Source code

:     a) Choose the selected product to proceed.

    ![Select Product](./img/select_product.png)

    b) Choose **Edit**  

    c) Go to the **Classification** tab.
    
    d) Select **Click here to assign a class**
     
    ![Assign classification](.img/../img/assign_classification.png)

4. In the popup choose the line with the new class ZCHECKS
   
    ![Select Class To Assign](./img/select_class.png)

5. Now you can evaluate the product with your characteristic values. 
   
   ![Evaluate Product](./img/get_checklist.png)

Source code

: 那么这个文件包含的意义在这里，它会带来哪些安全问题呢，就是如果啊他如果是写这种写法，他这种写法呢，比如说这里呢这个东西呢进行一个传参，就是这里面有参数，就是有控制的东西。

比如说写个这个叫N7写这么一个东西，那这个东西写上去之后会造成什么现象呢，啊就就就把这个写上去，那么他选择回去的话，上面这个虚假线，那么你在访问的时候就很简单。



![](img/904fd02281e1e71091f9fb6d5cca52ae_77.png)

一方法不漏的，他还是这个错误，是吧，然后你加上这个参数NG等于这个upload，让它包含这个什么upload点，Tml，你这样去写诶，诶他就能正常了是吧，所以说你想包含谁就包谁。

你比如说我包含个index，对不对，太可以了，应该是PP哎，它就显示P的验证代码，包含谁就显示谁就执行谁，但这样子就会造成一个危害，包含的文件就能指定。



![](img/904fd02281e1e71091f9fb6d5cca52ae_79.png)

━━━━━━━━━━━━━━━━━━━━

**Task details**
Retype, exactly as shown, the lines from the one with "一方法不漏的，他还是这个错误" through the end of the records.

**Output below**
一方法不漏的，他还是这个错误，是吧，然后你加上这个参数NG等于这个upload，让它包含这个什么upload点，Tml，你这样去写诶，诶他就能正常了是吧，所以说你想包含谁就包谁。

你比如说我包含个index，对不对，太可以了，应该是PP哎，它就显示P的验证代码，包含谁就显示谁就执行谁，但这样子就会造成一个危害，包含的文件就能指定。



![](img/904fd02281e1e71091f9fb6d5cca52ae_79.png)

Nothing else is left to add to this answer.